State Budgets Unlikely To Get Federal Assistance
Even as widening state budget deficits are becoming a potential stumbling block for economic recovery, Federal assistance seems unlikely.
With Washington lawmakers focused on getting the Federal budget in order, the prospect of aid for struggling states has all but left the conversation, the Washington Post reports. States and local governments face a fiscal crisis, experts say, since the Great Recession withered their revenue. Finding it increasingly difficult to meet their basic obligations, governments across the nation have had to lay off thousands of workers and will likely have to lay off many more, just to keep their fiscal houses in order.
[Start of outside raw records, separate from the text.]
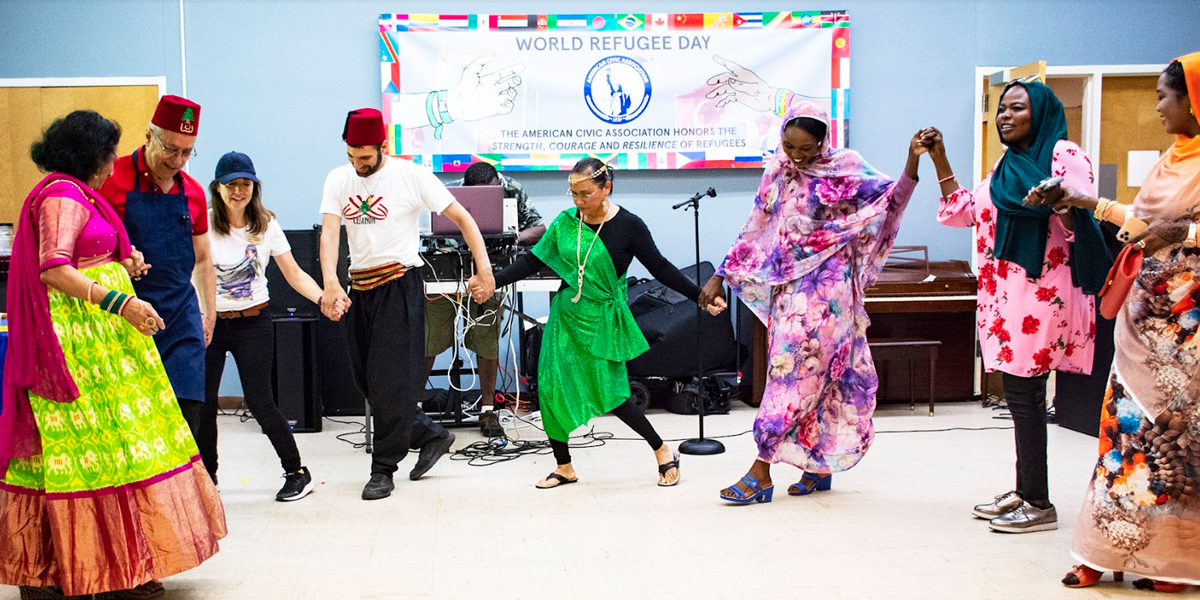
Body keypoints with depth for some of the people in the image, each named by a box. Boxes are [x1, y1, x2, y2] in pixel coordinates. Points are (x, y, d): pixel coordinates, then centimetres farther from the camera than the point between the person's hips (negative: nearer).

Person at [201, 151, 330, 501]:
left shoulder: (266, 225, 1)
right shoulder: (204, 225, -4)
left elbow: (294, 274, 2)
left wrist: (324, 299, -14)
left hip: (253, 324, 0)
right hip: (209, 323, 0)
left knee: (260, 404, -4)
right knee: (202, 405, -1)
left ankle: (297, 473, 12)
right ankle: (206, 481, 18)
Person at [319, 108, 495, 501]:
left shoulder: (411, 176, -6)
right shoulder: (338, 180, 5)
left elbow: (462, 218, -4)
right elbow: (329, 232, -6)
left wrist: (484, 267, -13)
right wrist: (331, 284, -24)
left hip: (399, 285, -6)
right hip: (359, 288, 6)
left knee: (389, 379, -7)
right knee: (365, 378, 8)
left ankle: (384, 469, 5)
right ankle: (431, 435, 25)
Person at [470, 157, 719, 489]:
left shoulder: (629, 226, -8)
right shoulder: (565, 222, 2)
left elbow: (660, 268, -3)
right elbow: (532, 261, 7)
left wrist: (700, 296, -6)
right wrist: (492, 283, 0)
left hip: (602, 321, -4)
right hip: (565, 316, 4)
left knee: (609, 394, -8)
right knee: (551, 388, 0)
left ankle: (664, 452, 13)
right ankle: (564, 467, 17)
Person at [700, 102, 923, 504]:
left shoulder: (844, 169, -4)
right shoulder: (777, 173, 9)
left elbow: (893, 198, -11)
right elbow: (754, 231, 13)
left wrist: (913, 159, -27)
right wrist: (720, 277, 11)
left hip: (825, 289, -5)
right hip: (788, 287, 5)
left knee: (794, 372, -8)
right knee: (814, 376, 9)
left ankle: (761, 471, -6)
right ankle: (820, 466, 19)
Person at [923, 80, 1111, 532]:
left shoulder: (1064, 155, -5)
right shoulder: (1006, 167, 20)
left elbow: (1081, 221, -16)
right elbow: (963, 210, 23)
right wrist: (939, 159, 17)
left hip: (1039, 293, -8)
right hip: (1005, 294, 8)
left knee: (1024, 393, -7)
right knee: (1019, 393, 11)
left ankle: (1039, 504, 0)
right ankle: (1024, 491, 19)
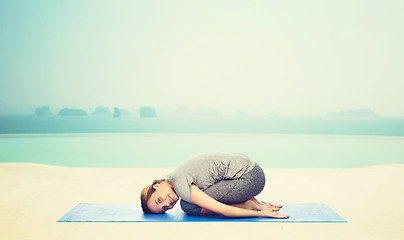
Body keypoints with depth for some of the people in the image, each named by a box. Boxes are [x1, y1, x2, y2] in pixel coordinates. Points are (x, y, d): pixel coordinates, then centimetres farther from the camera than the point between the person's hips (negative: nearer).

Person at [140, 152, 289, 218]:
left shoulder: (180, 185, -17)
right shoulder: (177, 176, 13)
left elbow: (222, 210, -21)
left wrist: (260, 213, -12)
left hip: (249, 178, -10)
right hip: (248, 170, 10)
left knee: (189, 206, -14)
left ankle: (249, 205, -6)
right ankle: (252, 203, 10)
With the unemployment rate around 9 percent, the economic recovery remains fragile. State budget cuts could make the situation worse, the Associated Press reported. As governments cut spending on education, jobs and safety net programs, average Americans, who are already contending with rising fuel prices, could see their economic situation worsen.
The present state budget dilemma would likely be far more severe without the Federal dollars that are currently propping up state budgets. As part of the stimulus package, states received Federal money to compensate for weakened revenue streams. Currently, that assistance covers about a third of state budget shortfalls, according to a recent report from the Center on Budget and Policy Priorities.
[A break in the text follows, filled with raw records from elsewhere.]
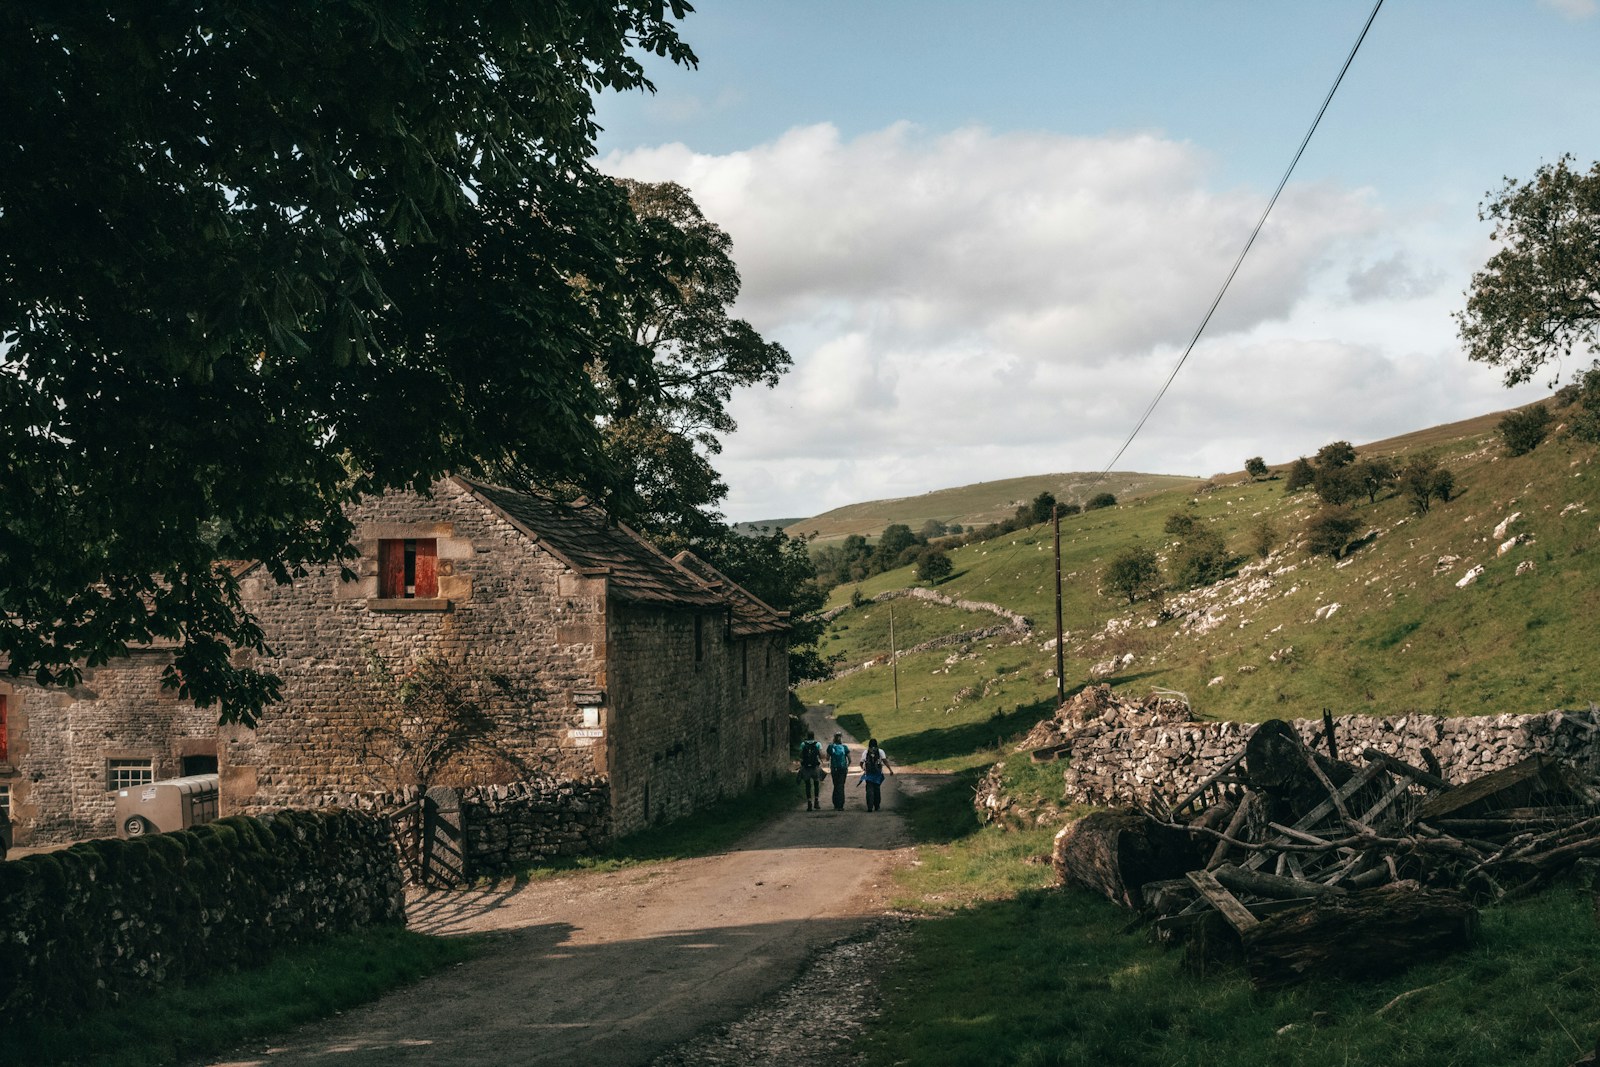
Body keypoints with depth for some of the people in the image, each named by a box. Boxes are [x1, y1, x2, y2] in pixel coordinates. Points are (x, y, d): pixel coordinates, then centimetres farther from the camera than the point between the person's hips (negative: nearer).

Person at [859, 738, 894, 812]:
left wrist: (863, 768, 25)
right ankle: (877, 806, 21)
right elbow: (884, 760, -12)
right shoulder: (880, 751, 1)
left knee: (869, 790, -1)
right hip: (878, 774, 0)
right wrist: (890, 769, -13)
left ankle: (870, 807, -13)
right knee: (877, 790, 14)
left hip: (868, 774, 0)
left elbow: (861, 763, 4)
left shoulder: (865, 752, 4)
Federal assistance is quickly running dry. Next fiscal year, a total of about $6 billion will remain. State budget deficits will have grown to a combined $125 billion, according to the report.
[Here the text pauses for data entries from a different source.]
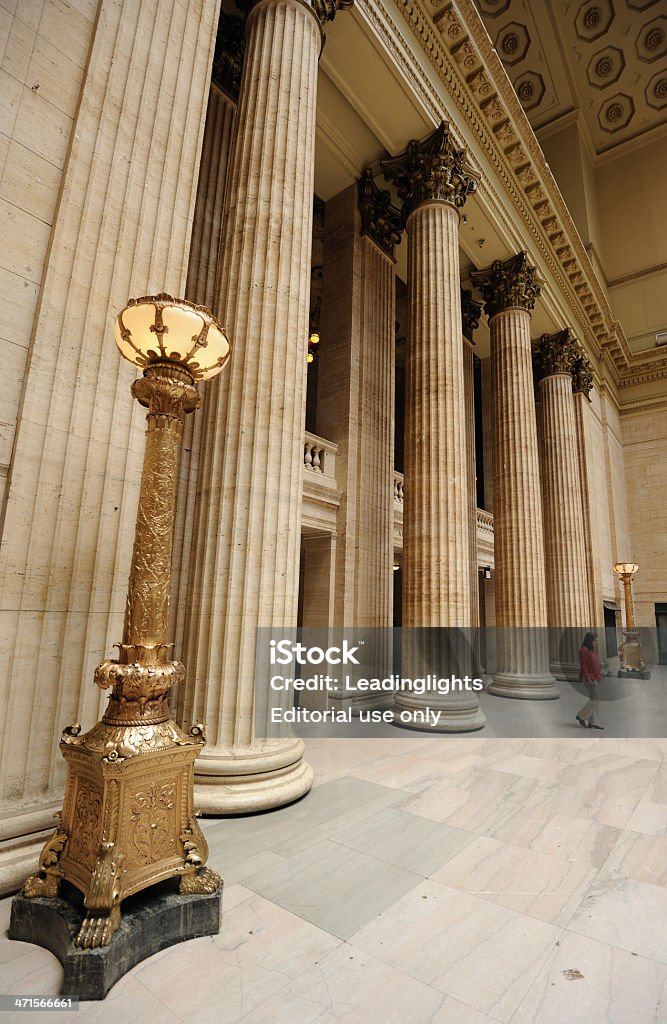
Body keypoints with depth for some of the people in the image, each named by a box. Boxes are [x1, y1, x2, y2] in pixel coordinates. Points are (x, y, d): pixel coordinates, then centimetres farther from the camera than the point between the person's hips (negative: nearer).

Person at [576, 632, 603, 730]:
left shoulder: (592, 650, 15)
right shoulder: (584, 650, -15)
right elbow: (583, 665, -19)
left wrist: (599, 676, 15)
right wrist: (588, 679, -22)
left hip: (593, 678, 10)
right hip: (588, 678, -10)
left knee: (593, 700, 11)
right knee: (596, 699, -9)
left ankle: (593, 723, 17)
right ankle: (581, 716, 2)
As spending outpaces revenue, states have few solutions. State tax collection is currently 12 percent below pre-recession levels, according to another report from the Center on Budget and Policy Priorities. As the appetite for tax hikes remains virtually non-existent, savings will come from the other side of the ledger.
Already, states have cut 400,000 workers since 2008, the Washington Post notes. If they were to balance their budgets solely by laying off employees, another 850,000 workers would be dismissed.
State pain impacts budget troubles on the municipal level. Newark, New Jersey, for instance, has seen aid from the state drop by 40 percent between 2008 and 2010. As a result, Newark has had to make some difficult cuts, including laying off 13 percent of its police force.
New Jersey is expected to have a budget shortfall equal to about 37.4 percent of its current budget, according to the Center on Budget and Policy Priorities. Other states face bigger deficits: Illinois' projected shortfall is 44.9 percent of its current budget. Nevada's is 45.2 percent.
Federal lawmakers deprived states of one potential source of revenue when they allowed the Build America Bonds program -- which used Federal money to make it cheaper for states to borrow money -- to expire in December.